Emily was first referred to CornerStone Ear, Nose & Throat at the age of three by Jodie Prosser, M.D. at Charlotte Pediatrics when a hole in her right eardrum would not resolve on its own. Eardrum (or tympanic membrane) perforations are typically the result of a traumatic event like an accident or sticking a pencil or cotton swab too far into the ear. In Emily’s case, she experienced otitis media with perforation. This type of ear infection is characterized by pain, loss of hearing and rupture of the eardrum resulting from a build-up of infected drainage and/or bloody discharge in the middle ear. These infections often resolve with antibiotic treatment, but in persistent cases like Emily’s, surgical intervention is necessary.
Emily’s case had already progressed to chronic mastoiditis, which occurs when the infection from the ear spreads to the mastoid bone. This honeycomb-like bone is located behind the ear in the temporal bones of the skull. The mastoid bone deteriorates as it is filled with infection. As a result, Emily had little to no hearing in her right ear. She underwent a tympanomastoidectomy to remove the infected area of the mastoid bone and repair the open eardrum. Surgery revealed that the ossicles bones in Emily’s ear were almost completely eroded. These are the bones that conduct sound and make hearing possible. During surgery, we learned that her ear anatomy would not likely support a prosthetic or ossicular chain reconstruction. This meant that although Emily emerged from the surgery with a much healthier ear, her hearing in that ear could not be restored.
She continued to have ear infections and eventually additional surgical procedures were required. Emily’s most recent procedure was to remove a small cholesteatoma, an accumulation and toughening of the skin that formed an abnormal growth in her middle ear. This disorder usually develops as a result of repeated ear infections and tympanic membrane perforations.

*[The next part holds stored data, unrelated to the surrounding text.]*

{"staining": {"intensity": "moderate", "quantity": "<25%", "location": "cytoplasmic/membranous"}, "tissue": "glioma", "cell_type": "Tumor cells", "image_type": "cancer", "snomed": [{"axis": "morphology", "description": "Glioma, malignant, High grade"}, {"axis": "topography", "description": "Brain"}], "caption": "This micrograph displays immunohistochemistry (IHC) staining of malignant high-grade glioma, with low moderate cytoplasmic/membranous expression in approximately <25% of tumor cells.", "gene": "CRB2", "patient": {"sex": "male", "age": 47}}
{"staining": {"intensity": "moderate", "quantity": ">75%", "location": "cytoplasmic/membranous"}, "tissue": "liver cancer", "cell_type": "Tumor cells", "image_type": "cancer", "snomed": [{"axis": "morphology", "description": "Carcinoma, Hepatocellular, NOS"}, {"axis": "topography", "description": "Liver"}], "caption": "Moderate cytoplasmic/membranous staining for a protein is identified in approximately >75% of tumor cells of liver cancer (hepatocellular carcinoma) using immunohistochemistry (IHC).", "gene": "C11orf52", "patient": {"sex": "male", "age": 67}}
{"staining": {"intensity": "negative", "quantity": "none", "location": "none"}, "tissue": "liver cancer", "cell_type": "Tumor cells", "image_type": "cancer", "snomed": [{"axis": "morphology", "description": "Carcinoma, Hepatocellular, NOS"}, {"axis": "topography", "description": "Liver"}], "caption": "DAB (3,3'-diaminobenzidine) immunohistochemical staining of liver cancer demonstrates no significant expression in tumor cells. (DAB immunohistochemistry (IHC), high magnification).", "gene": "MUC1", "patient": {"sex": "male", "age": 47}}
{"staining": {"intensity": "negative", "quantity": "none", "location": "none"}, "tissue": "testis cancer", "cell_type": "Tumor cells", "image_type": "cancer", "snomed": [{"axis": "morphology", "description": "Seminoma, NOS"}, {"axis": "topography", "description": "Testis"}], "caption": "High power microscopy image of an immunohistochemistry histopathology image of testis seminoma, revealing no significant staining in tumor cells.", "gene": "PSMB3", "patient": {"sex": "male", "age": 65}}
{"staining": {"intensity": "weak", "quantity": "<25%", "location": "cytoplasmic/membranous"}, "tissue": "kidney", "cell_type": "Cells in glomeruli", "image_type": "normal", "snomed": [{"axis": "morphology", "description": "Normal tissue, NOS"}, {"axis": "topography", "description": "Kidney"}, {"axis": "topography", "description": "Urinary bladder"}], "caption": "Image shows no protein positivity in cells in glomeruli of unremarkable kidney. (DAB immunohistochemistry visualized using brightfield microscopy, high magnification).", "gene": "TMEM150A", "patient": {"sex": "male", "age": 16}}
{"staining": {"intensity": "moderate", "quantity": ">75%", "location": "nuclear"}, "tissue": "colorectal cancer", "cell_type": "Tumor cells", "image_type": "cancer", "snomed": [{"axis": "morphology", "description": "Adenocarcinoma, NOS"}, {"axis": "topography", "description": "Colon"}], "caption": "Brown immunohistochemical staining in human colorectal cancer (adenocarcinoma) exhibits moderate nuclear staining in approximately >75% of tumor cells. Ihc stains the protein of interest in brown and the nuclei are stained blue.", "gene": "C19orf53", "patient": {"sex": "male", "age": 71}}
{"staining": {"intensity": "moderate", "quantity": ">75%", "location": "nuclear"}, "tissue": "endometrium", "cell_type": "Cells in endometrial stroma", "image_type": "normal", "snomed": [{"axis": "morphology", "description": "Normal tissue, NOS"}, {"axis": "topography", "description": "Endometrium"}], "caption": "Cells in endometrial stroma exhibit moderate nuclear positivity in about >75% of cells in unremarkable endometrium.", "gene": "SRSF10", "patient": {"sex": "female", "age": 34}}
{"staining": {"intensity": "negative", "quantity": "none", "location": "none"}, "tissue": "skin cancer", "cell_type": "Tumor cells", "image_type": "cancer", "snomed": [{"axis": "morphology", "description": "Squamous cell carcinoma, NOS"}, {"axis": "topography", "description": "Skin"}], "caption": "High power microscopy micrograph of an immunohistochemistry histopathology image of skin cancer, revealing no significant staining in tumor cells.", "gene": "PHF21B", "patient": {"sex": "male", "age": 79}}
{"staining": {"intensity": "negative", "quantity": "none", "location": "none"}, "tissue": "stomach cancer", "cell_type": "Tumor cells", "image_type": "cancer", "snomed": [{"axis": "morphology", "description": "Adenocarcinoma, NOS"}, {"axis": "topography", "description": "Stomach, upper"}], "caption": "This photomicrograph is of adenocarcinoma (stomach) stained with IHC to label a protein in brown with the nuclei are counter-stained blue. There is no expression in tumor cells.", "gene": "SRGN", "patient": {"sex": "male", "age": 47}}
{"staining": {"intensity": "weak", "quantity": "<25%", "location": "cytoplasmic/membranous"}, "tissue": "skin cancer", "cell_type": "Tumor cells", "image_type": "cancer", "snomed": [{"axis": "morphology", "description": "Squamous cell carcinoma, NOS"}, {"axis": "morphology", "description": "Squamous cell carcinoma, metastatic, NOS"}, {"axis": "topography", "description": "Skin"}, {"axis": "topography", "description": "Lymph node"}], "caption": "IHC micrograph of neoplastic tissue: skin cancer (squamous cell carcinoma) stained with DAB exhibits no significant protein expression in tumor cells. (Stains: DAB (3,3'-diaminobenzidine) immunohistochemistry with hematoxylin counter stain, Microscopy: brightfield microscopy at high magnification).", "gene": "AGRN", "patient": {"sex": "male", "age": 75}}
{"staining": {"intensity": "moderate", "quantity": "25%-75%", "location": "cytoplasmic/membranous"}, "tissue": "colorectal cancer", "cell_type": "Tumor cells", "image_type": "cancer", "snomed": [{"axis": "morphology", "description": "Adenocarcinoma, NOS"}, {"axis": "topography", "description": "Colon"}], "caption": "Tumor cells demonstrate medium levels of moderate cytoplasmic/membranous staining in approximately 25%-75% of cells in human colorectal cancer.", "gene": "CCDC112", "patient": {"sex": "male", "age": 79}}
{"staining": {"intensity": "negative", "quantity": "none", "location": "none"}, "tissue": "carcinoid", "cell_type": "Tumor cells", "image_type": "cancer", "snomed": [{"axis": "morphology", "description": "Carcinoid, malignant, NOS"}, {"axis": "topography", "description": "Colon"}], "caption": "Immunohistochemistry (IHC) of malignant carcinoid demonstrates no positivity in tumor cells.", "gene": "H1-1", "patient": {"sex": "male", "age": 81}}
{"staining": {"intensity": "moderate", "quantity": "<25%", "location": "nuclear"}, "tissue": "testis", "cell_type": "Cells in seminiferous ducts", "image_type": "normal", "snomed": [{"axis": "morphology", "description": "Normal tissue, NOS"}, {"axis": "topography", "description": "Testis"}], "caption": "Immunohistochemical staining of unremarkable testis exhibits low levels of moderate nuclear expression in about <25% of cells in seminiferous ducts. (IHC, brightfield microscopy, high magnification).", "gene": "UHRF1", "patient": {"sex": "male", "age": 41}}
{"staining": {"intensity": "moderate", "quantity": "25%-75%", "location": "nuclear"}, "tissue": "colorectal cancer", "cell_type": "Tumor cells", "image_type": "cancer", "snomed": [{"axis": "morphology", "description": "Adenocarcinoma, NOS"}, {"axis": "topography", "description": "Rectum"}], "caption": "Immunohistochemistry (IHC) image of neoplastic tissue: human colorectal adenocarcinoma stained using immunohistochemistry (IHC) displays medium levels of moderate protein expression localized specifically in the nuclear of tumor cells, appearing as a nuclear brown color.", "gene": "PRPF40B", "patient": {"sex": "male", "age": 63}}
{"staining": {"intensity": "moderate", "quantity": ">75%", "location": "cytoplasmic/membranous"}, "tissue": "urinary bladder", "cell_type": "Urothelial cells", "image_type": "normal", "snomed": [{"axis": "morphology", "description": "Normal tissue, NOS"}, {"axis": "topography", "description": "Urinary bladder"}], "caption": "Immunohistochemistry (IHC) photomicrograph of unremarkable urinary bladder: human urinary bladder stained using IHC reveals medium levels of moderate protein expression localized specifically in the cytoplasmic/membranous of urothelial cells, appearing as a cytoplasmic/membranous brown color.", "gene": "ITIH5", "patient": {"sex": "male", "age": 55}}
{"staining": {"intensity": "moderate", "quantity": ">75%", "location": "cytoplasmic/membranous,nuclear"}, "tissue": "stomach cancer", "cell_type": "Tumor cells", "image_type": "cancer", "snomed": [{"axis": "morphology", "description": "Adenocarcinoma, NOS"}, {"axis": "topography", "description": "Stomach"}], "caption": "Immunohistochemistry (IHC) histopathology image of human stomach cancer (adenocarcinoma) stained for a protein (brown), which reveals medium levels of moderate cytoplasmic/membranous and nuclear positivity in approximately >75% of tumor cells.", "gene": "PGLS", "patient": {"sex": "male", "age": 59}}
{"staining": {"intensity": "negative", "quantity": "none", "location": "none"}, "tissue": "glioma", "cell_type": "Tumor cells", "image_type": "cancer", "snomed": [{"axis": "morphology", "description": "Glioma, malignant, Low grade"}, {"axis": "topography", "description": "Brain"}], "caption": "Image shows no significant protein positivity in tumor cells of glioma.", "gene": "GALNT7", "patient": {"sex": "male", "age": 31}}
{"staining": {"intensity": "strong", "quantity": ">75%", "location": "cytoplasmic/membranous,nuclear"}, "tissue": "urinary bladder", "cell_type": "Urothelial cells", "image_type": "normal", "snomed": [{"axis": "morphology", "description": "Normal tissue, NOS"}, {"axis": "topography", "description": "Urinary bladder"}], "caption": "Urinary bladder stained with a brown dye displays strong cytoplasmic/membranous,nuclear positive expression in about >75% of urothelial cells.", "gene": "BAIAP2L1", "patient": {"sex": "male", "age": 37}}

Six months after this procedure, Emily is now finally symptom-free. Her mom describes this as a milestone, explaining that in the past, Emily’s symptoms would recur within two weeks of the last infection.
Living With Partial Hearing Loss
Splish splash! Emily’s persistent ear infections in her right ear and numerous surgeries haven’t kept her from enjoying her love of water. We created a custom earplug to keep her ear dry.
Kathy wants to provide encouragement to other parents of children with monaural hearing loss. Emily’s speech is perfectly clear and she is thriving in first grade. She loves school and is reading at a sixth-grade level. She always recommends CornerStone Ear, Nose & Throat. “I even carry business cards for the practice with me!” she says.